Novidades acontecem, e já há até
quem defenda certas técnicas de hipotermia (abaixamento da temperatura do
corpo), que teriam a possibilidade de recuperar casos antes tachados de
irreversíveis. Todavia, esse é o modo como os neurologistas encaram o problema
atualmente.
E do ponto de vista espiritual,
o que podemos dizer? Em 1857, quando da publicação de O Livro dos Espíritos, a humanidade ainda não se defrontava com
transplantes e UTIs, de forma que não há referências a essas questões no
Capítulo III, da Segunda Parte, que trata da volta do Espírito ao Mundo Maior.
Os Espíritos Superiores fixam o instante da morte no momento em que, "rompidos
os laços que retinham o Espírito, ele se desprende" (O Livro dos Espíritos, questão n° 155).
Evidentemente que nenhum método
diagnóstico utilizado pela medicina é capaz, até o momento, de precisar o
instante em que o Espírito se desprendeu do corpo físico definitivamente. Os
métodos de que dispomos nos informam que o cérebro está impossibilitado de
expressar o Espírito, somente isso.
Por outro lado, a questão n° 156
diz que "na agonia, a alma, algumas vezes, já tem deixado o corpo; nada
mais que a vida orgânica...", sugerindo que o desprendimento já ocorreu, a
desencarnação já se consumou, embora o coração continue a bater.
Consequentemente, do ponto de vista espiritual, tanto o corpo pode funcionar,
tendo a desencarnação já se efetivado, quanto pode ocorrer a morte cerebral e o
Espírito não ter ainda efetivado sua liberação total da carne.
A morte cerebral, no atual
estágio dos nossos conhecimentos, representa apenas uma
impossibilidade/irreversibilidade de expressão via corpo físico, mas não
representa o instante da desencarnação, nem a garantia de que o Espírito já
tenha partido definitivamente. A pergunta n° l56 diz que a situação descrita
(desprendimento do Espírito com o corpo ainda funcionando) acontece algumas
vezes e não todas as vezes.
Por isso mesmo, temos de encarar
tal questão com bastante cautela e humildade, reconhecendo, como em muitas
outras questões, que será necessário aguardar mais um pouco para o surgimento
de informações mais esclarecedoras. Até lá, prudência e paciência são o mais
aconselhável.
Não se pretende aqui a defesa do
prolongamento artificial, muitas vezes agressivo e doloroso, do paciente
indubitavelmente agônico; mas recomenda a Ética que medidas básicas sejam
empregadas para deixar que a Vida decida pela permanência ou não do indivíduo
no corpo físico.
A doação de órgãos é sublime, na
medida que uma vida física inviável proporciona vitalidade a outra com
possibilidades de permanência no campo físico.

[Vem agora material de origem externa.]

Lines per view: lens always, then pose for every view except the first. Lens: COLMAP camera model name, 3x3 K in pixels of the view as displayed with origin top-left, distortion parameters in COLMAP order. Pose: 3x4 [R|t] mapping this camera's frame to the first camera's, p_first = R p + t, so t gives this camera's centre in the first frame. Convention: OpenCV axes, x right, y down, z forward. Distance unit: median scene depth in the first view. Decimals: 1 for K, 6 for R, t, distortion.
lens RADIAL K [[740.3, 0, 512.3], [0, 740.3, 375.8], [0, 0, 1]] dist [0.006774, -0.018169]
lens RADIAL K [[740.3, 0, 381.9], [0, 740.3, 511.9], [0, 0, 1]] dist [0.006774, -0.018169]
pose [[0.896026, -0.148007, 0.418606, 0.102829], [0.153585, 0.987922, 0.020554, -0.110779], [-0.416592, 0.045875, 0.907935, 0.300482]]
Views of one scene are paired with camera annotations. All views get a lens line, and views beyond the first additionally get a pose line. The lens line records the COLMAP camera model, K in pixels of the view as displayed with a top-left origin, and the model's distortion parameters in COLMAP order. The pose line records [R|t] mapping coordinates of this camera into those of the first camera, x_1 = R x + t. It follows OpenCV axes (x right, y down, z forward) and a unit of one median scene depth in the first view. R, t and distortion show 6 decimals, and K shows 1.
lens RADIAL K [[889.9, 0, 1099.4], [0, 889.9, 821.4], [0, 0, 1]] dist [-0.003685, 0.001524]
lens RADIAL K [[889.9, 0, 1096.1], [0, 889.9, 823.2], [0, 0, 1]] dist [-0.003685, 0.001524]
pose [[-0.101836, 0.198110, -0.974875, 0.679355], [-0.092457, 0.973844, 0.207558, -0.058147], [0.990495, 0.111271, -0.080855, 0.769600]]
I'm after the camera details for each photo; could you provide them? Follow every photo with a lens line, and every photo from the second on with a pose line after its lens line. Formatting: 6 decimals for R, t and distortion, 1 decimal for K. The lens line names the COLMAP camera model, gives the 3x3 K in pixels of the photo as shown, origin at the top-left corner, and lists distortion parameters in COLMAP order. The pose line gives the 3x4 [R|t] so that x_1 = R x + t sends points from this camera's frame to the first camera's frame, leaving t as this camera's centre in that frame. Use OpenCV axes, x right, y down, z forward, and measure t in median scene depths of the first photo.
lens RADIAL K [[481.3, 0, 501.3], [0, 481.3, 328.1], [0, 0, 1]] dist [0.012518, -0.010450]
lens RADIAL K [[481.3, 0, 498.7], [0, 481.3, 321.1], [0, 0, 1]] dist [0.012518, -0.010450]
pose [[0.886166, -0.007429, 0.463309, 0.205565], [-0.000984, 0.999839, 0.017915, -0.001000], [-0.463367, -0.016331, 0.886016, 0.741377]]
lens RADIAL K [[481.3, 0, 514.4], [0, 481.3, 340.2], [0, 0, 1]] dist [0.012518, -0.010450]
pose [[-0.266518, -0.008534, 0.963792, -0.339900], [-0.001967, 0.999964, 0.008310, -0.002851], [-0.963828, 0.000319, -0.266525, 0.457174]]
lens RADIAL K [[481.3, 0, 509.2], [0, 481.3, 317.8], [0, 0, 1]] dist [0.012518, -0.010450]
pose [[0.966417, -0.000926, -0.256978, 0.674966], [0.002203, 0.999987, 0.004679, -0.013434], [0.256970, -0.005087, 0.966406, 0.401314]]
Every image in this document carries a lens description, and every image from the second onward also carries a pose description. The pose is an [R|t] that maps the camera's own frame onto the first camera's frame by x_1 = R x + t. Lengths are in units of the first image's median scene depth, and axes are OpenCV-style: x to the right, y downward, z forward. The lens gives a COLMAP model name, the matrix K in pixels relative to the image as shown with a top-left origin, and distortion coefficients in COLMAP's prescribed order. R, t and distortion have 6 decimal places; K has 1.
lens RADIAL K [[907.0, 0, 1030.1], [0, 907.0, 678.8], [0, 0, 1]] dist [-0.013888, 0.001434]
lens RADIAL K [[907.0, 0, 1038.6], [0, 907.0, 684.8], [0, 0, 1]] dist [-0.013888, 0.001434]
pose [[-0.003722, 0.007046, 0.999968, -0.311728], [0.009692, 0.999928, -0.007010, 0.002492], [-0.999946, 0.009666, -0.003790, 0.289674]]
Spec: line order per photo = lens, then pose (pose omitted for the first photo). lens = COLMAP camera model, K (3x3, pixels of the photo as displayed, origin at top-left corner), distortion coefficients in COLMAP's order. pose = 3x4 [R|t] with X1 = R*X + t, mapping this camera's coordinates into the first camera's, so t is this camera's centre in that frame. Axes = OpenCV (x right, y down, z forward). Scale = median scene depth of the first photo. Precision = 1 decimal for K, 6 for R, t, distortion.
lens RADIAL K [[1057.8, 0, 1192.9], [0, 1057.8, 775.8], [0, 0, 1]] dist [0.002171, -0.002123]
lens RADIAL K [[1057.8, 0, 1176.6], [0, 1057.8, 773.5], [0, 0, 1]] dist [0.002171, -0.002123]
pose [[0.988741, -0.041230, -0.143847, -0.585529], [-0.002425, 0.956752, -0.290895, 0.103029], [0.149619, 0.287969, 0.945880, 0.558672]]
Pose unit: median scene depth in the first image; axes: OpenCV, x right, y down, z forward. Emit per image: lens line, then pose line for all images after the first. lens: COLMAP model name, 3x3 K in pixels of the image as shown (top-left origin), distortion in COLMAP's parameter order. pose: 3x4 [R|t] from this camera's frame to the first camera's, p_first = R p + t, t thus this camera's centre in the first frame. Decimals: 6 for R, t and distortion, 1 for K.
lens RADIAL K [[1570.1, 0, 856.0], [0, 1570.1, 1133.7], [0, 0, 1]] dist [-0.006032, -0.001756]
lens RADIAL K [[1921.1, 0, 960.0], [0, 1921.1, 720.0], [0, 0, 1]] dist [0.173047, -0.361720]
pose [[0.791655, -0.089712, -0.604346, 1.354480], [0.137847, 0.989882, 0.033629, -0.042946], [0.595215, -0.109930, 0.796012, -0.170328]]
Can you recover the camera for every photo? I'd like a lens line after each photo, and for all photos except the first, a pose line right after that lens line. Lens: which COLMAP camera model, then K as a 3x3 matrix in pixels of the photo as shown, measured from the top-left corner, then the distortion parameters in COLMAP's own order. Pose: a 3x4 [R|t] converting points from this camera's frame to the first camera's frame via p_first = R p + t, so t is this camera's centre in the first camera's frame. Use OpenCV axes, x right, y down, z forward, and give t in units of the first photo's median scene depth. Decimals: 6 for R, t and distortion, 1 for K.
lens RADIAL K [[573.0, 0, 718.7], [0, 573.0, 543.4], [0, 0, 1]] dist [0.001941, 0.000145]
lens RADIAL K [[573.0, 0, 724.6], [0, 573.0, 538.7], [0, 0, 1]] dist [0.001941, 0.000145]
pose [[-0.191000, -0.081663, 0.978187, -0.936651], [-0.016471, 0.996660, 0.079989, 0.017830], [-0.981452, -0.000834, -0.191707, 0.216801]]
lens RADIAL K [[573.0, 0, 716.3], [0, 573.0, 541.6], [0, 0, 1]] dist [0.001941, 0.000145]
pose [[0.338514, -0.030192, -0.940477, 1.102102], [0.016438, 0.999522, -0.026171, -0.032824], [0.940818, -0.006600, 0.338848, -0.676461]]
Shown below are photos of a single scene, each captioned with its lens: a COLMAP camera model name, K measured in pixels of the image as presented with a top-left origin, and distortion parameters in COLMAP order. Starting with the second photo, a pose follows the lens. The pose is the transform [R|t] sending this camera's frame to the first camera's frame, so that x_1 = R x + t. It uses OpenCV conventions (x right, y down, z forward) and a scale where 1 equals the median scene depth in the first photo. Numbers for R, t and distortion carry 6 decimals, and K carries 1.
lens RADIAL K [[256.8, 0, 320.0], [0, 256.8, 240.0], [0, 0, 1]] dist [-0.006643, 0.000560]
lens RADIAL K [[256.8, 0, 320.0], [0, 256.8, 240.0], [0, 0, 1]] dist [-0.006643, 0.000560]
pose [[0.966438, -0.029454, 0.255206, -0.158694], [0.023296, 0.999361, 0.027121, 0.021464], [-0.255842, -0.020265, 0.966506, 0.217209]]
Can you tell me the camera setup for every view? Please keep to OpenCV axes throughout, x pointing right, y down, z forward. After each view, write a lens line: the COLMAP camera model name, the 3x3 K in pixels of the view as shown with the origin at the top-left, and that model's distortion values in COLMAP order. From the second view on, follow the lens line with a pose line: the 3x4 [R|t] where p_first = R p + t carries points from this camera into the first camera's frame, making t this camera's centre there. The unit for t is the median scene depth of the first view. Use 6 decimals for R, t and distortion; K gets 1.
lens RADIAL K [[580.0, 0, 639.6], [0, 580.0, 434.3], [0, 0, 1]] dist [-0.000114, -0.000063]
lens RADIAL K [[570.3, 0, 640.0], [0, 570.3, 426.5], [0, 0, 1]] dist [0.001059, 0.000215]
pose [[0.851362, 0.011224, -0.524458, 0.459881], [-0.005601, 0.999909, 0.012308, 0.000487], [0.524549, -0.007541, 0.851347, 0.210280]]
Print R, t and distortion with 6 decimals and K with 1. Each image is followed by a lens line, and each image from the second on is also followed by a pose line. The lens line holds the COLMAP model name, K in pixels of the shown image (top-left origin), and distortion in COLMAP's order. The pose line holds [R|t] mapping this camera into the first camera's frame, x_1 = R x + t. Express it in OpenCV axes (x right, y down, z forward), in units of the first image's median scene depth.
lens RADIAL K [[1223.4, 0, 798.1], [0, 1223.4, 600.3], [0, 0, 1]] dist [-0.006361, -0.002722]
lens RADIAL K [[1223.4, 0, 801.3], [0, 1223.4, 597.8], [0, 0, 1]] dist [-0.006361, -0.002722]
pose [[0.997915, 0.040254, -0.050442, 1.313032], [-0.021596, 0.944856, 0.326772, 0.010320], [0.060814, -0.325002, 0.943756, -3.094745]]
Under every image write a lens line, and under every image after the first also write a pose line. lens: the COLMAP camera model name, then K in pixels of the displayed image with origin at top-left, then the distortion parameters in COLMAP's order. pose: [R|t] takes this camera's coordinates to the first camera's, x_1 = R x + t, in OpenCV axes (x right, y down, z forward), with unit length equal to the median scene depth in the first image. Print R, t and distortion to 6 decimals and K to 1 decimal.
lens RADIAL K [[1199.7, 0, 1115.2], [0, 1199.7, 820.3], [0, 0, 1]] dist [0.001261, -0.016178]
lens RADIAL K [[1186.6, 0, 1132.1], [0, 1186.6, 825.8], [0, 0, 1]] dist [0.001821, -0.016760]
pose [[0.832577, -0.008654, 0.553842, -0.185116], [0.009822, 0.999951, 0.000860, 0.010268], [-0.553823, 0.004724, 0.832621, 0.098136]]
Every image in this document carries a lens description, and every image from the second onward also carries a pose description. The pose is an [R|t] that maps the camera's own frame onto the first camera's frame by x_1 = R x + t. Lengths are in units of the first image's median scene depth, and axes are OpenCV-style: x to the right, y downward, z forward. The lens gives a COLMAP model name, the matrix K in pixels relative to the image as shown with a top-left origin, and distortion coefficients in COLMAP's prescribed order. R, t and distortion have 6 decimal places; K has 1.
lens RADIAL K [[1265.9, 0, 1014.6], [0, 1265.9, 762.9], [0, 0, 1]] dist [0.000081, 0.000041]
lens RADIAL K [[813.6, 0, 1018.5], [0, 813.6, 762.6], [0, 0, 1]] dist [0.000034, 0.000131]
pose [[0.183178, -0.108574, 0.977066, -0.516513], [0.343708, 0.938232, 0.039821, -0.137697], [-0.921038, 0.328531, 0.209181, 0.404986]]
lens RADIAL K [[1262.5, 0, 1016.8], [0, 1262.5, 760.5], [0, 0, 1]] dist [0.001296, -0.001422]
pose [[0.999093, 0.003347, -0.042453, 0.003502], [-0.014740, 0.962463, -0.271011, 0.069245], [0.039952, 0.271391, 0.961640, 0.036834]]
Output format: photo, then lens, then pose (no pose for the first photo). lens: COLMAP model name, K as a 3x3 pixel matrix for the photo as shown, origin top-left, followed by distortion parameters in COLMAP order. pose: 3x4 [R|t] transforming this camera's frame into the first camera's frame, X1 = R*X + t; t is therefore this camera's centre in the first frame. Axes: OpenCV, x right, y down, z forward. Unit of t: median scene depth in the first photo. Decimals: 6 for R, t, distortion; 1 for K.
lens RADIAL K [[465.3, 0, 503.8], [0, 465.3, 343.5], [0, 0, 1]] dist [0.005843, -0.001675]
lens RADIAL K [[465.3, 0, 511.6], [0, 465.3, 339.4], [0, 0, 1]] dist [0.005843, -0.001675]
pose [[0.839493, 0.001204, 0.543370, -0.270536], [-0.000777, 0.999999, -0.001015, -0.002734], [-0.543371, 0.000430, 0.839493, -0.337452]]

Entretanto, tal doação precisa
respeitar, em primeiro lugar, a existência que está findando, caso contrário
não podemos garantir que o ato ocorreu dentro de um sentido ético, ainda mais
levando em conta a correria desenfreada que se instalou na busca por um
transplante.
Eutanásia e homicídio são
situações delicadas frente às Leis Divinas. Avanços da Ciência e mais
informações da Espiritualidade auxiliarão os homens, com certeza, a definir
melhor certos pontos ligados à morte cerebral e ao momento do desenlace, que
não estão ainda devidamente - do ponto de vista espiritual - esclarecidos.